Meaningful exchange depends on trust. The stories we share with each other are sometimes more than just information; they reveal glimpses of deeper truths, tracing the contours of our inner selves— beyond the telling. That kind of sharing must be earned through presence, discretion, and care. Listening well makes us worthy of that kind of vulnerability.

Sometimes, the urgency we feel to speak stems more from our need to be heard than the other person’s readiness to listen. There’s wisdom in knowing when to hold back—not out of avoidance, but out of respect for the space someone else might need. Or simply to ensure that pride, fear, or people-pleasing aren’t the true motivations behind our words.

And sometimes, if we wait too long, the distance grows too wide. After ages of being unseen, a person might lose the will to speak at all. Which is why the kind of listening that invites someone to be known isn’t just a kindness—it’s a necessity.

Writing

At times, assembling words on paper, or typing them onto a screen, feels obscenely self-indulgent.
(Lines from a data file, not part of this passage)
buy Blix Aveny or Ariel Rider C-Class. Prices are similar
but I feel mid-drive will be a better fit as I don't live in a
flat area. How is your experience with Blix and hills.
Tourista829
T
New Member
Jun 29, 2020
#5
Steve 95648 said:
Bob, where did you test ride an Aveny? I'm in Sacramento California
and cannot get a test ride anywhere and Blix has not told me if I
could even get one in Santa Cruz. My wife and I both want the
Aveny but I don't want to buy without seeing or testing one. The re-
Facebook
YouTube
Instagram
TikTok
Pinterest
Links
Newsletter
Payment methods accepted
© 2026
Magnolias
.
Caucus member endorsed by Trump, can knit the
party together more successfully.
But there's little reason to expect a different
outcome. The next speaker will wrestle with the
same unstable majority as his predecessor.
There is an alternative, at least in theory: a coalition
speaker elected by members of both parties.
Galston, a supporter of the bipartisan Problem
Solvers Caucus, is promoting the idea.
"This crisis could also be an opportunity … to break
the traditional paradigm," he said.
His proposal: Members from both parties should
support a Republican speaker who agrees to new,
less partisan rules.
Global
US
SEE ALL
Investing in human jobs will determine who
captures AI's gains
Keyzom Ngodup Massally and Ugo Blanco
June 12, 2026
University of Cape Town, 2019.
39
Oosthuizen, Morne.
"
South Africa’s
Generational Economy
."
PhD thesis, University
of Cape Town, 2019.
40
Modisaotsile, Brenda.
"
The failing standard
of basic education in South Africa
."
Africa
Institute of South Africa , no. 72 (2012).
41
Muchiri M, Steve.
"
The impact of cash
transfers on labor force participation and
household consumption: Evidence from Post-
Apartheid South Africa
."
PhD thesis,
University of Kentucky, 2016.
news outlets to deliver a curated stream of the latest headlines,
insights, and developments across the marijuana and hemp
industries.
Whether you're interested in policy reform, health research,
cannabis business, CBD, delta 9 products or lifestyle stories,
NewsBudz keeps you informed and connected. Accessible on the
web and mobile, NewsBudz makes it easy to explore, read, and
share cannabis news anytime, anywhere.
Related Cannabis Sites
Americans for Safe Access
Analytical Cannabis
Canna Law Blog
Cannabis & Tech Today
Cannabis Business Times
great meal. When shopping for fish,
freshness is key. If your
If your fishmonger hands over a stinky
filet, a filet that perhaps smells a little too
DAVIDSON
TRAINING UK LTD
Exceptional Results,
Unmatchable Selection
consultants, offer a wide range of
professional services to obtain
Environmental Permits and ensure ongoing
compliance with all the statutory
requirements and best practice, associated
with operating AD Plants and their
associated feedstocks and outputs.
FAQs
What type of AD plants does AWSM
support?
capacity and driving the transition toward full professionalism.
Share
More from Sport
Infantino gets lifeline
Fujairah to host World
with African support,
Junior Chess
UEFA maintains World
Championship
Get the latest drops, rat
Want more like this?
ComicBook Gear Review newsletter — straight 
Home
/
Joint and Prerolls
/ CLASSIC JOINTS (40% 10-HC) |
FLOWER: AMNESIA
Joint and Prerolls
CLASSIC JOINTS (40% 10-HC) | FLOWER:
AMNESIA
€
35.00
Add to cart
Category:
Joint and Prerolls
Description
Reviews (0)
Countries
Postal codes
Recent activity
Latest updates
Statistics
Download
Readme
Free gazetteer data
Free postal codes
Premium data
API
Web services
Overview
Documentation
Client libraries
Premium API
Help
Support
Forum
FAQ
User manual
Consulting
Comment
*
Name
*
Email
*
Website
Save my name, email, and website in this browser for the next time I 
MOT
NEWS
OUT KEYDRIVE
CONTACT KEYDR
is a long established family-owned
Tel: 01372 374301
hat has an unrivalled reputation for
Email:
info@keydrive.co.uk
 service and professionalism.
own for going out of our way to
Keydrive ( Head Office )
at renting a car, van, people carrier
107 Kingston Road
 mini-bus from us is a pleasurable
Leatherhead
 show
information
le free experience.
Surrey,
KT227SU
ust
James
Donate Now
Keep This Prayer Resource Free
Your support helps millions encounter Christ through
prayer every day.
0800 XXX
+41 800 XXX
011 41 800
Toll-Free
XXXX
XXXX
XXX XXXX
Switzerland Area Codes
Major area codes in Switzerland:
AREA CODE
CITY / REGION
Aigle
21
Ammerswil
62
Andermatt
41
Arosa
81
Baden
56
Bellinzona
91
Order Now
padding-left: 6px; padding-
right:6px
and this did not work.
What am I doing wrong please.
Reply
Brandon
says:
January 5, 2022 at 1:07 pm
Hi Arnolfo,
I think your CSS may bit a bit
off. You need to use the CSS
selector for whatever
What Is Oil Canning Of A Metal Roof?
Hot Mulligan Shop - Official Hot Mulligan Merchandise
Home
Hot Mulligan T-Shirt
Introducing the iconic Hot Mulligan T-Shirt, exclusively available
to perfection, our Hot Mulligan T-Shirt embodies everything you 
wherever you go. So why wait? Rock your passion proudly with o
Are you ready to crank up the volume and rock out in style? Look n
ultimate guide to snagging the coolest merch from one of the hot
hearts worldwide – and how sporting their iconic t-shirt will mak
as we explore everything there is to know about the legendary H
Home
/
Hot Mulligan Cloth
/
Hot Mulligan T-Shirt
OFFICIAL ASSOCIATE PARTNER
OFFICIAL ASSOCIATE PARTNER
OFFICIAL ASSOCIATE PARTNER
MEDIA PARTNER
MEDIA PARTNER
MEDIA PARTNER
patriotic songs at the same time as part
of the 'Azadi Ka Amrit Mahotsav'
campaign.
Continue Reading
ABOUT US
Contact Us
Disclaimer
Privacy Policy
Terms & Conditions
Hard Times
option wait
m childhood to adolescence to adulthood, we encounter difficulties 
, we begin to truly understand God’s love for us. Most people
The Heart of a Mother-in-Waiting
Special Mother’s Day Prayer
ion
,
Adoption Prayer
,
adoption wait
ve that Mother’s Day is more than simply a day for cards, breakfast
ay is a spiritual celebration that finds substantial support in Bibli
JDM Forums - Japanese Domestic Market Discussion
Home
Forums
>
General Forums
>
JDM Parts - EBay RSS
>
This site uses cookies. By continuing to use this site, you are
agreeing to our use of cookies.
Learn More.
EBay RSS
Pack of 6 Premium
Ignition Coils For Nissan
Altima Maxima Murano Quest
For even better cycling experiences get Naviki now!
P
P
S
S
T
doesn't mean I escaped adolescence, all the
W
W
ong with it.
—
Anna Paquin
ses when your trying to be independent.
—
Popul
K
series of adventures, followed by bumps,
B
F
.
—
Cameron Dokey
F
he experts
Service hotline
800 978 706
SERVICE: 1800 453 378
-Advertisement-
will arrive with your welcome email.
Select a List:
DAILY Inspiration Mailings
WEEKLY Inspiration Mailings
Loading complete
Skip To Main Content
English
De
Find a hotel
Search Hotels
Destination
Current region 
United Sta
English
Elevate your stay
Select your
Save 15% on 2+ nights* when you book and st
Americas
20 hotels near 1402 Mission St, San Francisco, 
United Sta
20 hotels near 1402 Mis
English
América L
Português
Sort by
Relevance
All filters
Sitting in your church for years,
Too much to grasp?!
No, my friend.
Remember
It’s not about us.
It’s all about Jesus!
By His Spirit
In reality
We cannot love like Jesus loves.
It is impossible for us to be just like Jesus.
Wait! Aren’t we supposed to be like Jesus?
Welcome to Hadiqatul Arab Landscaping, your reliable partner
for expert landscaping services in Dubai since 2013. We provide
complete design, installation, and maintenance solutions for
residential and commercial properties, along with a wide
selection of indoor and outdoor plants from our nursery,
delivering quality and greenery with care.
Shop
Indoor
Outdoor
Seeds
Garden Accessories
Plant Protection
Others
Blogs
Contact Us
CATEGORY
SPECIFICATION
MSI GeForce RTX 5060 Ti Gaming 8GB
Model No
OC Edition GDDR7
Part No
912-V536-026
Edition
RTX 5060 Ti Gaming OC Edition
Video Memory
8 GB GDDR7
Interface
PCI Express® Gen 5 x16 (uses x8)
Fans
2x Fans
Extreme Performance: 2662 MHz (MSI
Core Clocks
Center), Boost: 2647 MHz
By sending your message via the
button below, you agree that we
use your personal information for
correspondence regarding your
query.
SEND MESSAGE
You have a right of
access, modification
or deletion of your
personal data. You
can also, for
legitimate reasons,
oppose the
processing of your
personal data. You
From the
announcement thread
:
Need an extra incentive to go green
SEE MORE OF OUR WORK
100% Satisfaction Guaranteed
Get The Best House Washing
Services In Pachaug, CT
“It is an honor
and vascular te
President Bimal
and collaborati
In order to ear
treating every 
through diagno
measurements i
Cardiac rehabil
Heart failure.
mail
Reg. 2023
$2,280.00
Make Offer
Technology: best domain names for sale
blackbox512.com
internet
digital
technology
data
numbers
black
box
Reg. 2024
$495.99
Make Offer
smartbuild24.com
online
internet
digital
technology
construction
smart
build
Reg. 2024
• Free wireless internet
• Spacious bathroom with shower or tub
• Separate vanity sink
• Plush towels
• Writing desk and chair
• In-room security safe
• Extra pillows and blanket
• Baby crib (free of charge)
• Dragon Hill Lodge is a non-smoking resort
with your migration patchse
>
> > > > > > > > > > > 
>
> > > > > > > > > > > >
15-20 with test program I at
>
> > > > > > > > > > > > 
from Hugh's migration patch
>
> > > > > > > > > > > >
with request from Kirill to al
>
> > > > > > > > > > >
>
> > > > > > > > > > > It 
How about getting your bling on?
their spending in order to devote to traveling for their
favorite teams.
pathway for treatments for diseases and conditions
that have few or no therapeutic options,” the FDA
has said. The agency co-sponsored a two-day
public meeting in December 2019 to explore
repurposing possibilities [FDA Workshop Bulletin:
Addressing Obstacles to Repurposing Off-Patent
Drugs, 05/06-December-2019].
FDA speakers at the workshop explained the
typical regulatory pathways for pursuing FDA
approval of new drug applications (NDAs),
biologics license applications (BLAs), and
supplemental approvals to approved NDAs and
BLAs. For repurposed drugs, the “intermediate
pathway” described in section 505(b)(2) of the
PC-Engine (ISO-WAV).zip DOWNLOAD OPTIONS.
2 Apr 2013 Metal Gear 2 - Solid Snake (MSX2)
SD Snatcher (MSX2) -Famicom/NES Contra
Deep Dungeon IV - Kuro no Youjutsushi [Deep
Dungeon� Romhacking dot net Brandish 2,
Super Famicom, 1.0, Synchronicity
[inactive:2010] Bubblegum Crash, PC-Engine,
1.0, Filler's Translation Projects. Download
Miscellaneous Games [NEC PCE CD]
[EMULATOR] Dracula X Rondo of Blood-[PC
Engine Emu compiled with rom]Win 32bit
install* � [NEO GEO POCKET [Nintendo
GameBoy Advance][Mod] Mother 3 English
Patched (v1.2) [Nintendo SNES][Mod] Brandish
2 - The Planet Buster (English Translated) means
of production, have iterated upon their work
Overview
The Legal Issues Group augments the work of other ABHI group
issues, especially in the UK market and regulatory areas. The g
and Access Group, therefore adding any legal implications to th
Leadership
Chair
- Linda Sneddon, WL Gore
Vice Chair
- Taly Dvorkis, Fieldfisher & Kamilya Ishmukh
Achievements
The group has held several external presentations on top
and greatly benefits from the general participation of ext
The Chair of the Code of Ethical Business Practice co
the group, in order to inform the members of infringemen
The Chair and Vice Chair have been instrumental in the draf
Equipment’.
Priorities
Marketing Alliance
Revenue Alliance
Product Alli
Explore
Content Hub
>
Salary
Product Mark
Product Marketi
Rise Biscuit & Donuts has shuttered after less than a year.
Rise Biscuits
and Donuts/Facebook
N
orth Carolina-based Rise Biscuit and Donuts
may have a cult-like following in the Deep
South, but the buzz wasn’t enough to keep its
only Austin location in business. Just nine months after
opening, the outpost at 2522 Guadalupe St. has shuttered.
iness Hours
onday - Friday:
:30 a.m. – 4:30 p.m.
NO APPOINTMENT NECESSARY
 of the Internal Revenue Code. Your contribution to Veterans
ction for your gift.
I recently re-read Joan Didion’s essay On Keeping a Notebook, first published in 1966. In it, she writes:


“The impulse to write things down is a peculiarly compulsive one, inexplicable to those who do not share it, useful only accidentally, only secondarily, in the way that any compulsion tries to justify itself. …Keepers of private notebooks are a different breed altogether, lonely and resistant rearrangers of things, anxious malcontented children afflicted apparently at birth with some presentiment of loss.”


There is value in recording moments. We write to understand our experiences, to share them, or to preserve a version of ourselves in memory. For most of my life, the goal of my scattered musings—whether erratic ramblings or “graceful pensées”—has simply been to understand and remember what it is to be me.


“I think we are well advised to keep on nodding terms with the people we used to be, whether we find them attractive company or not. Otherwise they turn up unannounced and surprise us, come hammering on the mind’s door at 4 a.m. of a bad night and demand to know who deserted them, who betrayed them, who is going to make amends. We forget all too soon the things we thought we could never forget. We forget the loves and the betrayals alike, forget what we whispered and what we screamed, forget who we were.”

These reflections have always been private. Modesty, to me, isn’t secrecy or withdrawal, but discernment: knowing what to share, and with whom. It is both consensual and contextual. But perhaps living a life in pursuit of truth and beauty can require a different take on modesty—one that includes the courage to be seen, and knows that to share one’s self is part of the practice of love.

Words are a beautiful medium. In choosing them carefully, like threading beads on a string, we don’t just experience the words, we experience the life around them. It is like painting pictures in another person’s mind. They are tendrils of empathy that reach out to encounter the tendrils of another.

The idea that someone might be interested in this particular string of beads still baffles me. Time and attention are precious. Yet in this season where meaningful connection with loved ones can feel elusive, there are times when words are all we have.

I wonder, as Didion once did, about my sins of commission, or omission — “the gifts irrevocably wasted by sloth or cowardice or carelessness.” Perhaps it is a responsibility to enjoy this privilege.